Part of a data file:
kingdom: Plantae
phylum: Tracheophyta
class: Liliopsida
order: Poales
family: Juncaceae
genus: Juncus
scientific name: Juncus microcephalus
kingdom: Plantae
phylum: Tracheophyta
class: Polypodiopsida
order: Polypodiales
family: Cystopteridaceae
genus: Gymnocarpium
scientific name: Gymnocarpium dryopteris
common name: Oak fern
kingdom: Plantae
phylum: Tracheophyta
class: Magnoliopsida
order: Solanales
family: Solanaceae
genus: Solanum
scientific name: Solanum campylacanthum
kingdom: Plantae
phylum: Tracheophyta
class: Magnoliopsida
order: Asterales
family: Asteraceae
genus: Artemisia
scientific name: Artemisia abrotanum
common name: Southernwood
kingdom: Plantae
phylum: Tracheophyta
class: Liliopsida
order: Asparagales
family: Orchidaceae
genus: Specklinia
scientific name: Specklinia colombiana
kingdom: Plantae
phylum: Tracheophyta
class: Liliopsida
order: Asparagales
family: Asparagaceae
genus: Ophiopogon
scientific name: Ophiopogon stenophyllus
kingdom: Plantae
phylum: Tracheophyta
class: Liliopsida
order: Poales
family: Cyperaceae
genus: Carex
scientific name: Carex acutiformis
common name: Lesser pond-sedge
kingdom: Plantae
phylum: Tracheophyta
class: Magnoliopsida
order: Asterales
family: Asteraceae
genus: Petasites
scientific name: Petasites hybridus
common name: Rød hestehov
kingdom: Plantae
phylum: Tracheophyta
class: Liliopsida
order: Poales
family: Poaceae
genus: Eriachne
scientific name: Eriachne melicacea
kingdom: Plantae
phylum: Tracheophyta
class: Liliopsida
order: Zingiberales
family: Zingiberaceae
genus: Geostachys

Goal — Convert every line in the items above into one numbered list, omitting any blank lines.

Task result —
1. kingdom: Plantae
2. phylum: Tracheophyta
3. class: Liliopsida
4. order: Poales
5. family: Juncaceae
6. genus: Juncus
7. scientific name: Juncus microcephalus
8. kingdom: Plantae
9. phylum: Tracheophyta
10. class: Polypodiopsida
11. order: Polypodiales
12. family: Cystopteridaceae
13. genus: Gymnocarpium
14. scientific name: Gymnocarpium dryopteris
15. common name: Oak fern
16. kingdom: Plantae
17. phylum: Tracheophyta
18. class: Magnoliopsida
19. order: Solanales
20. family: Solanaceae
21. genus: Solanum
22. scientific name: Solanum campylacanthum
23. kingdom: Plantae
24. phylum: Tracheophyta
25. class: Magnoliopsida
26. order: Asterales
27. family: Asteraceae
28. genus: Artemisia
29. scientific name: Artemisia abrotanum
30. common name: Southernwood
31. kingdom: Plantae
32. phylum: Tracheophyta
33. class: Liliopsida
34. order: Asparagales
35. family: Orchidaceae
36. genus: Specklinia
37. scientific name: Specklinia colombiana
38. kingdom: Plantae
39. phylum: Tracheophyta
40. class: Liliopsida
41. order: Asparagales
42. family: Asparagaceae
43. genus: Ophiopogon
44. scientific name: Ophiopogon stenophyllus
45. kingdom: Plantae
46. phylum: Tracheophyta
47. class: Liliopsida
48. order: Poales
49. family: Cyperaceae
50. genus: Carex
51. scientific name: Carex acutiformis
52. common name: Lesser pond-sedge
53. kingdom: Plantae
54. phylum: Tracheophyta
55. class: Magnoliopsida
56. order: Asterales
57. family: Asteraceae
58. genus: Petasites
59. scientific name: Petasites hybridus
60. common name: Rød hestehov
61. kingdom: Plantae
62. phylum: Tracheophyta
63. class: Liliopsida
64. order: Poales
65. family: Poaceae
66. genus: Eriachne
67. scientific name: Eriachne melicacea
68. kingdom: Plantae
69. phylum: Tracheophyta
70. class: Liliopsida
71. order: Zingiberales
72. family: Zingiberaceae
73. genus: Geostachys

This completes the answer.